Penghu / Tongpan Island
Much of this Penghu archipelago of 64 small islands in the Taiwan Strait, which locals proudly describe as “pearls sprinkled in the turquoise sea,” was formed long ago by volcanic activity that has long since ceased. Basalt-column cliffs rising from the sea are a common sight – formed as lava shot up from the sea floor, was quick-cooled by seawater and then air, and almost instantly contracted and cracked.

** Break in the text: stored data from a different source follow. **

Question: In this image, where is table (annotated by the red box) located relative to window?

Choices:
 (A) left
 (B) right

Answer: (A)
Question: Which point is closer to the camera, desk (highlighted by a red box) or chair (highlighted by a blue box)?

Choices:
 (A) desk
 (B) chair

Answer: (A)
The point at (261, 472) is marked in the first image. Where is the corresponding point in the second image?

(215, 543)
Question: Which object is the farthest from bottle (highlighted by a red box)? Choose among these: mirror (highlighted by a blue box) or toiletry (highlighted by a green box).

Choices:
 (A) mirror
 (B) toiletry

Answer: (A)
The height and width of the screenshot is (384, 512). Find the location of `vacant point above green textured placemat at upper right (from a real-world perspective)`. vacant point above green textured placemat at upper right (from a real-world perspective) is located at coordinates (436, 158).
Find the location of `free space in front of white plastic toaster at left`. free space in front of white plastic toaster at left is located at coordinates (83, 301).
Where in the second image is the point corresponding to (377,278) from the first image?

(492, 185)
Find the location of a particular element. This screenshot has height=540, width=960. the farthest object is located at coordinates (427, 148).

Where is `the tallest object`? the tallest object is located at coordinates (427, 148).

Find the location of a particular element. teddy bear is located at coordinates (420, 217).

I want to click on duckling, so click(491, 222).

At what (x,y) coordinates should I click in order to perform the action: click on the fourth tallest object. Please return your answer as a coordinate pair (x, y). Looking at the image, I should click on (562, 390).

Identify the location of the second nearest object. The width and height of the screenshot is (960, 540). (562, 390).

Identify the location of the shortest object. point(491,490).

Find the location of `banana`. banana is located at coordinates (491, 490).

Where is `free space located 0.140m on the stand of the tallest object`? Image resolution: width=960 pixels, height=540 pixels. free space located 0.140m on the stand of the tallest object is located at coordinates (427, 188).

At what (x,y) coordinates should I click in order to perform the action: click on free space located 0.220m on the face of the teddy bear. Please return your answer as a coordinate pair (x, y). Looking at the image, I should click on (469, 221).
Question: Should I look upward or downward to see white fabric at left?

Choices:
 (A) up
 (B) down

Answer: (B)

The best viewing destination is Tongpan Island, which features a basalt mesa platform and is almost entirely ringed with neatly stacked cliff columns. There is a trail atop the mesa. This island is a regular stop on boat tours from the main Penghu islands; you’ll feel you are visiting a whimsical work created by giants.

Xiao Liuqiu / Vase Rock
Xiao Liuqiu, a small island off Taiwan’s southwest coast, is composed of coral. There are fantastic rock formations all around the island, with Vase Rock perhaps the most popular. The area abounds in colorful underwater marine life, which you can enjoy in a semi-submersible or glass-bottom boat. Other key nature-sculpted attractions are Beauty Cave, Black Dwarf Cave, and Wild Boar Ditch.

Jialeshui
Located near the south tip of Taiwan, on the east-coast side, this stretch of comparatively isolated coastline (stretching about 2.5 km; entry fee) is one of Taiwan’s premier geological classrooms. It has been said that the landscape here looks more like that of another planet than that of spaceship Earth. Three different geological layers are clearly discerned, the carved outcroppings of the exposed-sandstone stratum resembling such familiar figures as the hare, frog, seahorse, and beehive, and chessboard. A long signposted trail guides you through the area.